Jusqu'où ira la haine du pauvre, sournoisement distillée par la propagande sarkozyste dans une société française de plus en plus friande de boucs émissaires ? Jusqu'où iront les publicitaires - ici l'agence H. (Havas), inspirée par ce discours - à la recherche de formules choc pour appâter le consommateur décérébré ?
Certes, à l'heure du «Grenelle» de l'Environnement, on compte en France quelque 35 millions de véhicules d’occasion pour seulement 2 millions de voitures neuves vendues par an. Il n'y a qu'à voir en Roumanie où les ouvriers de Dacia, qui fabriquent la Logan pour un salaire mensuel de 380 €, sont les premiers à ne pas pouvoir s'offrir cette «voiture low cost» destinée aux classes moyennes occidentales : alors, forcément, ils bichonnent leurs vieux tacots qu'ils tentent de faire durer le plus longtemps possible.
Selon le PDG de la société Ucar, il s'agit de faire campagne pour le rajeunissement d'un parc automobile vieillissant et polluant, notamment par le rétablissement d'une prime à la casse conséquente, la mise sur le marché de véhicules moins chers et le développement de la location, afin de lutter contre la pollution. Soi-disant clin d'œil au «Salauds de pauvres» de Coluche, il estime que le lectorat de ce message publicitaire, malgré «sa charge de provocation», «sait parfaitement lire les publicités et les décrypter»... Tout comme on sait que, dans l'esprit des gens, les chômeurs ne sont pas des pédophiles ou des fainéants, n'est-ce pas ?
«Le publicitaire aurait tout aussi bien pu titrer "Les riches sont dégueulasses, ils polluent avec leurs 4x4" mais non, il accuse les pauvres !», s'est indigné le délégué général d'Emmaüs, Patrick Dugois. C'est l'évidence : en France comme sur la planète entière, les pauvres polluent nettement moins que les riches.
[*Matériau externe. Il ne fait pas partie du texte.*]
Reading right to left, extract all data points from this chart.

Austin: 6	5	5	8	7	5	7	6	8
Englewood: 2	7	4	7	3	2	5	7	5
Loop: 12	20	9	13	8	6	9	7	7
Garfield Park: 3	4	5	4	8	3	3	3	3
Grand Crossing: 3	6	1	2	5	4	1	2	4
Même si les péri-Smicards qui habitent de plus en plus loin de leur lieu de travail ou effectuent des horaires de plus en plus décalés sont obligés de prendre leur vieille bagnole pour aller gagner leur pitance, grevant leur pouvoir d'achat quand ils font le plein ou sont flashés par un radar, même si ce sont des pauvres qui, en Chine ou en Inde, mettent leur vie en danger quand ils trient pour un salaire de misère les éléments du matériel informatique obsolète qu'on leur refourgue, la pollution et le dérèglement climatique sont avant tout le fait d'industriels sans scrupules, de politiques gouvernementales qui favorisent la route au lieu du fret, et des riches qui achètent des grosses cylindrées, des yachts et des jets privés.
En matière de CO2, nos dirigeants ne sont pas du tout exemplaires : des incessants va-et-vient de Nicolas Sarkozy (2.000 tonnes d'équivalent CO2 pour son conseil des ministres "délocalisé" en Corse) aux fastes du G8 (30.000 tonnes d'équivalent CO2 pour celui d'Heiligendamm) en passant par le parcours de la flamme olympique (avec 135 villes sur 5 continents, le rejet équivaut à 9.000 tonnes de CO2), ces «bilans carbone» sont tous aussi révoltants.
Le schéma est le même : que ce soit au sujet du chômage, de la protection sociale ou de la pollution, en focalisant sur les pauvres - ces sous-hommes «dégueulasses» qui seraient responsables de tout -, on évite de parler des vrais gâchis et, surtout, des vrais enjeux économiques et humains présents et à venir.